A passage such as the following is typical and revealing: “Not long ago
I was standing in an airport retrieving a bag from a conveyor belt. I
bumped into a young black man and said, ‘My bad.’ Without even looking
up he said, ‘You straight.’ And in that exchange there was so much of
the private rapport that can only exist between two particular strangers
of this tribe that we call black. In other words, I was part of a world…
In that single exchange with that young man, I was speaking the personal
language of my people. It was the briefest intimacy, but it captured
much of the beauty of my black world.”
It is appalling that a work with intellectual pretensions should contain
sentences like these, which mistake one of the most accidental and
secondary connections there can be between two human beings, a
similarity in ethnic origin, for a profound, consciously determined
relationship.
In another revealing passage in the final third of the short volume,
Coates describes seeing his son being pushed by a white woman, who
impatiently tells the small child, “Come on,” as they step off an
escalator after watching a movie on Manhattan’s Upper West Side. This
experience, commonplace for any parent with small children, Coates
invests with the entire history of America’s racist oppression.
He writes, “I turned and spoke to this woman, and my words were hot
with…all of my history.” Coates pushes a man, also white, who speaks up
for the woman. Over the next several pages these two whites are compared
to brutal police, slaveholders and racist politicians. It is a bit
pathetic. For all their limitations, Martin Luther King Jr. and Malcolm
X opposed—and exposed themselves to—the American state, and paid the
price. Coates shouts at some middle-class woman on an escalator.

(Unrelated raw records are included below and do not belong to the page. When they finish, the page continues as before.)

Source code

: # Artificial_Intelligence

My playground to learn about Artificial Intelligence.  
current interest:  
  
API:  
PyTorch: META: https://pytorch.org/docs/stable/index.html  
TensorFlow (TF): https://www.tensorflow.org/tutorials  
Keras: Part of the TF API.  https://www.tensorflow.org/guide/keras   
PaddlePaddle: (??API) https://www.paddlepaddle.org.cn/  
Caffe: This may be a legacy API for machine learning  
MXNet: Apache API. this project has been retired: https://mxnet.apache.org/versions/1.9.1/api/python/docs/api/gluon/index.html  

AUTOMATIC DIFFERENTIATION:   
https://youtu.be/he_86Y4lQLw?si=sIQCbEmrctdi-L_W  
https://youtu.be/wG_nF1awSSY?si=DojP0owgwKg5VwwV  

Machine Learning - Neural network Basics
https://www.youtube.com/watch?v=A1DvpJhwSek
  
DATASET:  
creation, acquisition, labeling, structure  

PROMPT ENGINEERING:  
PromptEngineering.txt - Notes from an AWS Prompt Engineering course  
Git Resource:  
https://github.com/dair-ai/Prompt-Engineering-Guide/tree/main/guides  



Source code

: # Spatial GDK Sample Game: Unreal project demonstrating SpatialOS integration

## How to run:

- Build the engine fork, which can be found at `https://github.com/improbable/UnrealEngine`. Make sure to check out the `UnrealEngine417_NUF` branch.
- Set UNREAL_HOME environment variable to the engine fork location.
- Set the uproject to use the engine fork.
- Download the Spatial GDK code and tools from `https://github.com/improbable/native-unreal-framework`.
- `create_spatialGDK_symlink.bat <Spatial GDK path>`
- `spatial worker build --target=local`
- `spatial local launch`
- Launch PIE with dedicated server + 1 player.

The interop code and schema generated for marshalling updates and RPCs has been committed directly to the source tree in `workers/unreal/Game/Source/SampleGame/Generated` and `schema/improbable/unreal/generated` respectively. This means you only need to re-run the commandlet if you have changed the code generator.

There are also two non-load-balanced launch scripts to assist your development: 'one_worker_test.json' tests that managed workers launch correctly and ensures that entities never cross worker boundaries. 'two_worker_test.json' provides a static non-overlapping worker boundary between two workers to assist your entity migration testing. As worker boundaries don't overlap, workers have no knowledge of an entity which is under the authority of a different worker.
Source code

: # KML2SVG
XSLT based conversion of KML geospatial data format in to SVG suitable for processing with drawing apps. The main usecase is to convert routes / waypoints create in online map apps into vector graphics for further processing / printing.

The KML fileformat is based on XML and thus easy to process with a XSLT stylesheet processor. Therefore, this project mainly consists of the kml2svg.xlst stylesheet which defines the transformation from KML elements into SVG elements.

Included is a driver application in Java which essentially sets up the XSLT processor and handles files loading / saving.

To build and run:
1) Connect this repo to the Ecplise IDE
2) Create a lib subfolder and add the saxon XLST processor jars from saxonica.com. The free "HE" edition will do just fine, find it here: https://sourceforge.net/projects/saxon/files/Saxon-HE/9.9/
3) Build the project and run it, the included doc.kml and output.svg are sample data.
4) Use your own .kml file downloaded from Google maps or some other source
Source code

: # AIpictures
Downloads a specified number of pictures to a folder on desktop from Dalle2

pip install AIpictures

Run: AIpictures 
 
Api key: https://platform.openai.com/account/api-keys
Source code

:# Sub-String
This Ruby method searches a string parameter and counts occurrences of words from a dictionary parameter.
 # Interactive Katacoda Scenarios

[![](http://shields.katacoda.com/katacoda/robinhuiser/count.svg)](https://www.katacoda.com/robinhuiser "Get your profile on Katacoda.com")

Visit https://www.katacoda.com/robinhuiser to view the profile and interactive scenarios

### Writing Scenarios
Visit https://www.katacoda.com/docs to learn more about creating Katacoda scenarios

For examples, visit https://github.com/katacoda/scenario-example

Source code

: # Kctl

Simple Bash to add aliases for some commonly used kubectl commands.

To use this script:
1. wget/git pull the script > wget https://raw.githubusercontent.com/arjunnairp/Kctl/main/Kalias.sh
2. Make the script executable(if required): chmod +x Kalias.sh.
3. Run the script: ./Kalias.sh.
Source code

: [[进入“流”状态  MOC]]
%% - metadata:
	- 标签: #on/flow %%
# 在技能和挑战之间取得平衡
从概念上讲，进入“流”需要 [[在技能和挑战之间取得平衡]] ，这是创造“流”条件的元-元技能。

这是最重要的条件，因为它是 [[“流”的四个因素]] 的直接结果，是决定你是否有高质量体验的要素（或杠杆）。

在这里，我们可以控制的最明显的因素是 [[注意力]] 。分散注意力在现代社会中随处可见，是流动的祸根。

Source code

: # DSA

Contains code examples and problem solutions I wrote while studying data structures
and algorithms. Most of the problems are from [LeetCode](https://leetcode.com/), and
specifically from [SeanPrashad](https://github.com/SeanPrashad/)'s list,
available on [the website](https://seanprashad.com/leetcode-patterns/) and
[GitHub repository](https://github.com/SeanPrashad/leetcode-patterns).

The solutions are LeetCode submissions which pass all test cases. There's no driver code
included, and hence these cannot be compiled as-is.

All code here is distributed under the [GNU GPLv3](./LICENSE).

With these comments, and others, Coates writes himself off as a figure
who has anything truly insightful or compelling to say. He is not a
“major new voice,” as the American media has claimed. As things stand,
he is a minor talent under the influence of a retrograde and unworthy
ideology. In his book, the smallness, backwardness and self-centeredness
of the contemporary upper-middle class emerges. Between the World and Me
is revealing, but not in a manner or for reasons that its author might like.